Ancient greek city with three Doric temples
While knowledge of the presence of the temples was never completely lost, outside interest was only aroused in the mid 18th century, after the discoveries of Pompeii and Herculaneum.
Drawings of the temples started to circulate in Naples, London and Paris and the occasional traveller would come to see the temples, but the distance from Naples, the unhealthy environment and wretchedness of the locals kept the number down.
Proper excavation of the site started only in the early 20th century. Initially emphasis was on the temples, the S. part of the cardo maximus and the area around the Forum. Progress was slow, and after the World War II most of the area was still untouched as can be seen from aerial photographs taken by the allied forces.
More systematic excavations started in the 1950s and 1960s, where the remaining parts of the Roman city centre was uncovered, including the amphitheatre, the gymnasium, the underground shrine and several residential areas of Roman times.
Several burial ground from various times have been found in the surrounding area, and the excavations have yielded huge quantities of tomb paintings and grave goods, including many pieces of arms and armour.

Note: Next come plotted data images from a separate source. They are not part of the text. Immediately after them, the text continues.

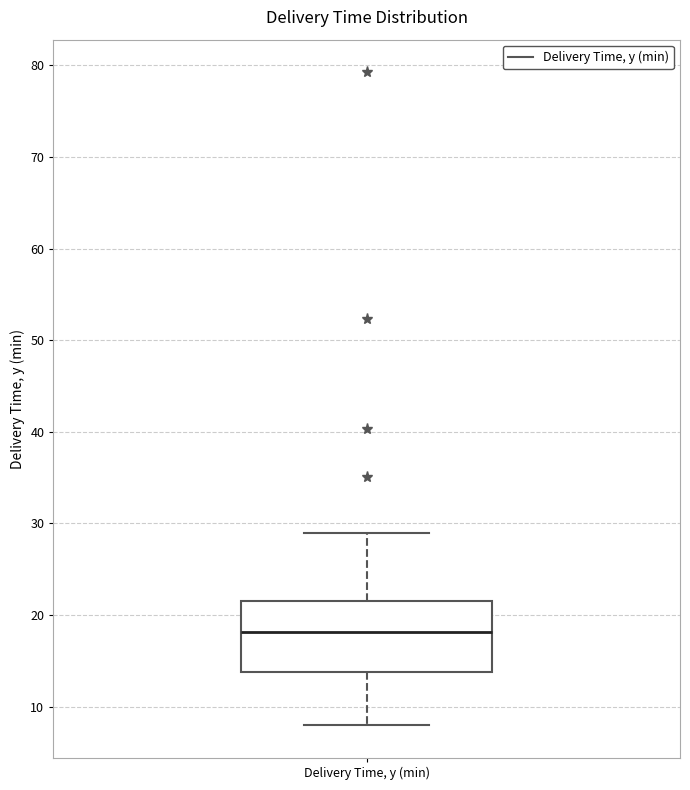

Read this box plot against the y-axis: the position of the median line, the range covered by the box, and the ends of both whiskers. The values are not printed on the chart, so give them approximately, as read against the axis.

median 18, box 14 to 22, whiskers 8 to 29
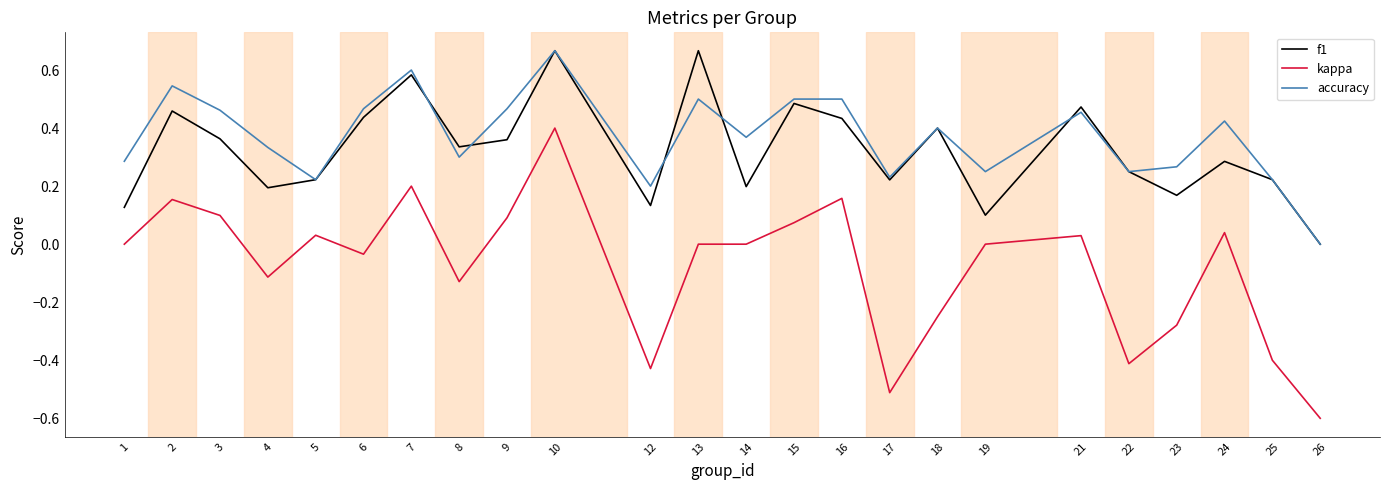

What is the sum of all kappa values?

-1.9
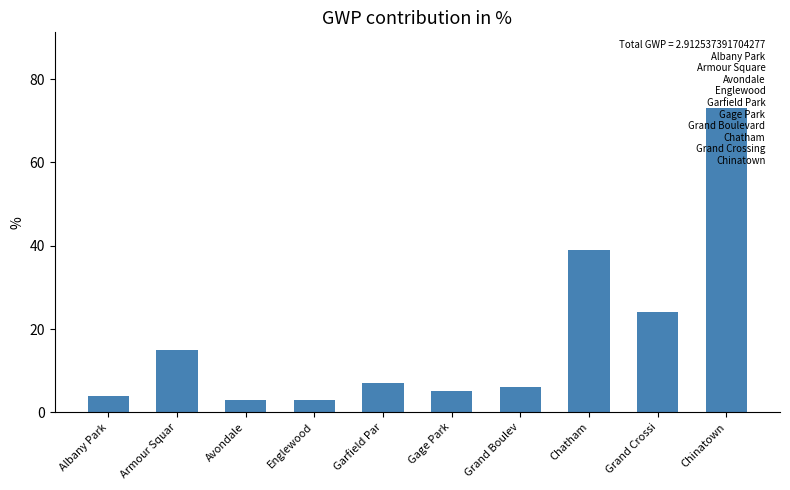

True or false: the data shows 7 at Garfield Par.

True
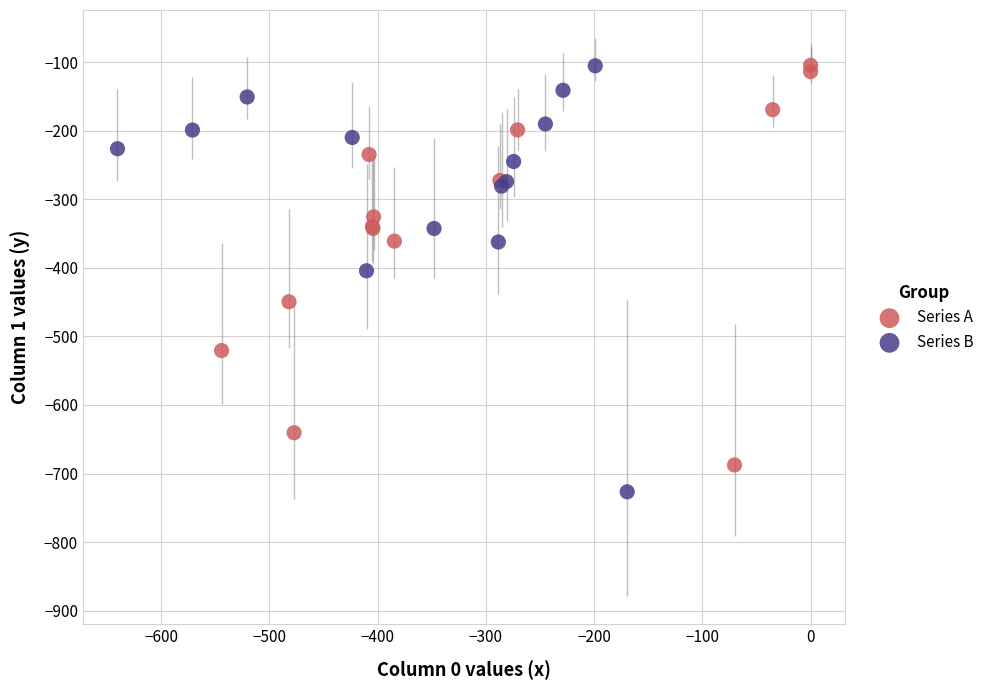

Which series contains the lowest Y value?

Series B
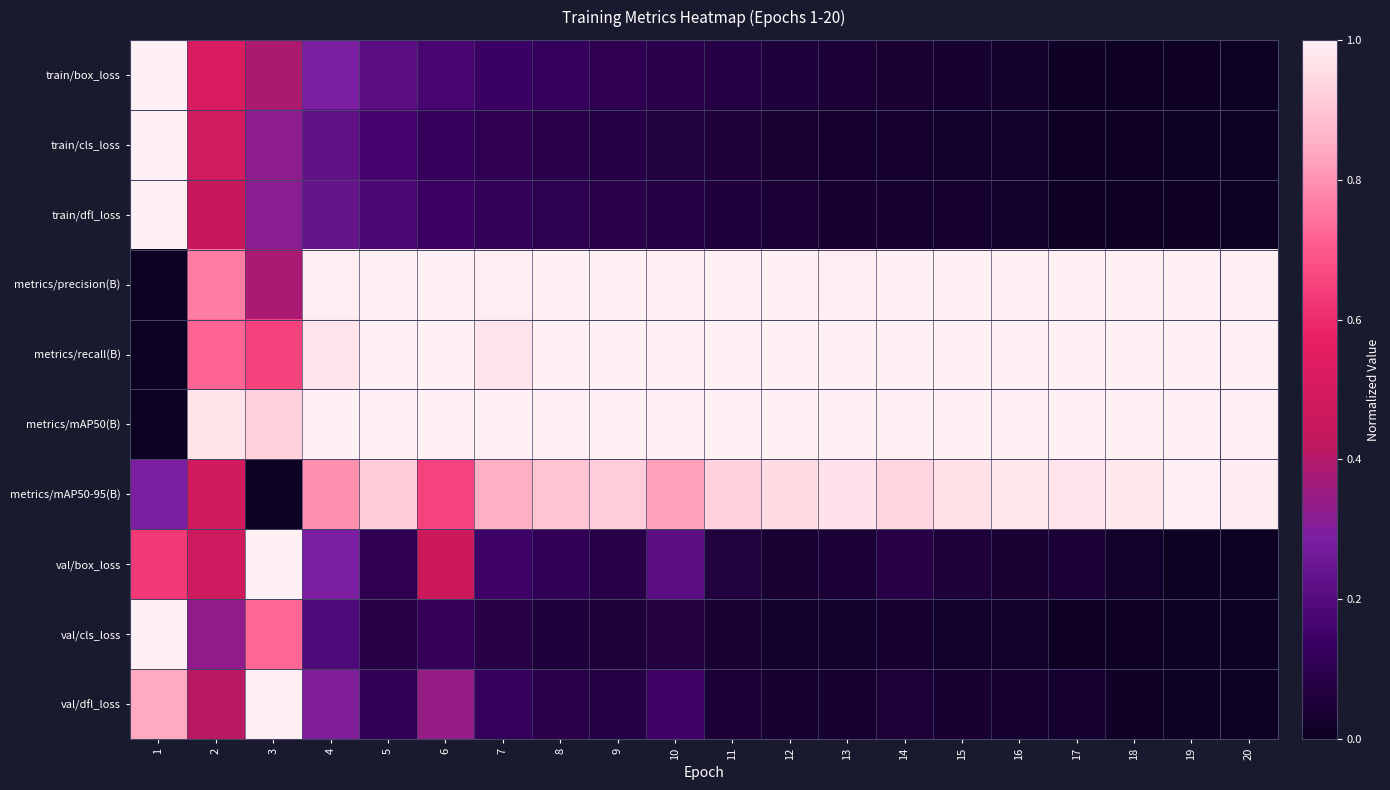

At how many categories does at least one series exceed 0?

20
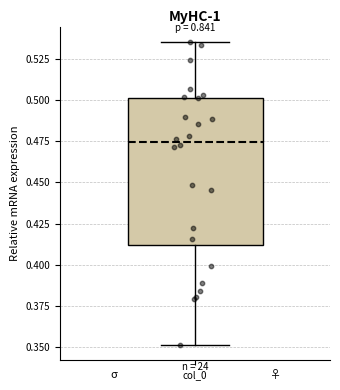

Read this box plot against the y-axis: the position of the median line, the range covered by the box, and the ends of both whiskers. The values are not printed on the chart, so give them approximately, as read against the axis.

median 0.475, box 0.410 to 0.500, whiskers 0.350 to 0.535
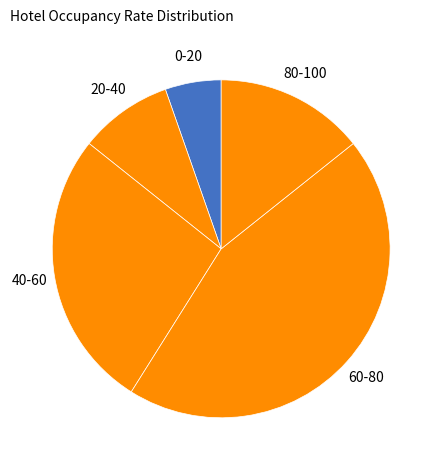

Does any single category account for the majority?

No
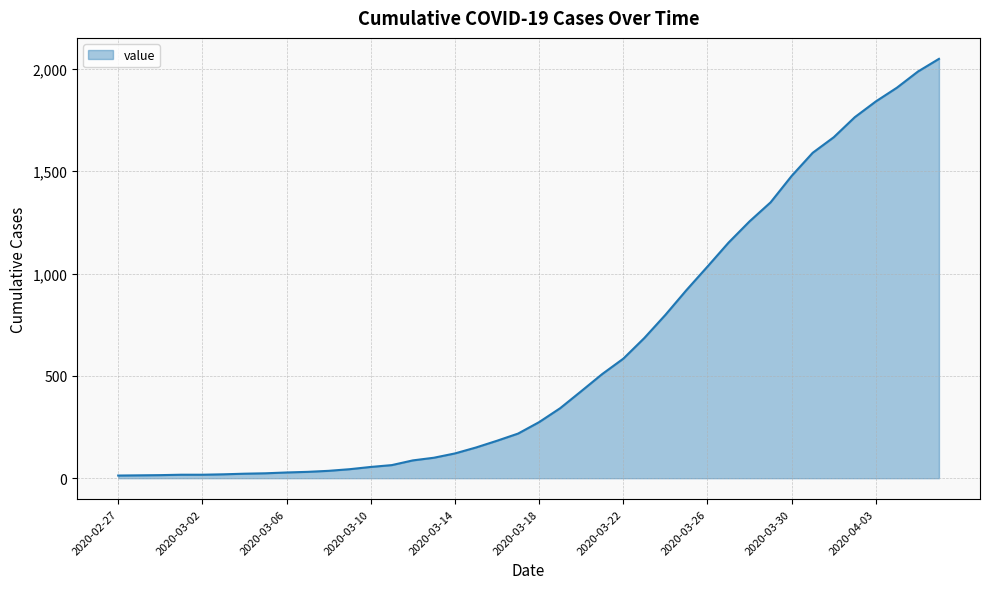

What is the difference between the maximum and minimum values?

2036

The most famous tomb is without doubt the so called Tomb of the Diver with a painting of a man jumping into the water from a high tower.
The Archaeological Museum of Paestum was build in the 1950s to house the rich finds from the city and from the cemeteries.
Excavations and restorations are continuing, but only a small fraction of the original area of the city has been explored. Much of the remaining land is privately owned and is being cultivated.
The excavated parts of the ancient city can be visited during daytime, normally 9-15.
The archaeological museum is open a bit longer, 9-18:30.
Paestum can be reached by train or car. There are several hotels in the area, most of them near the coast.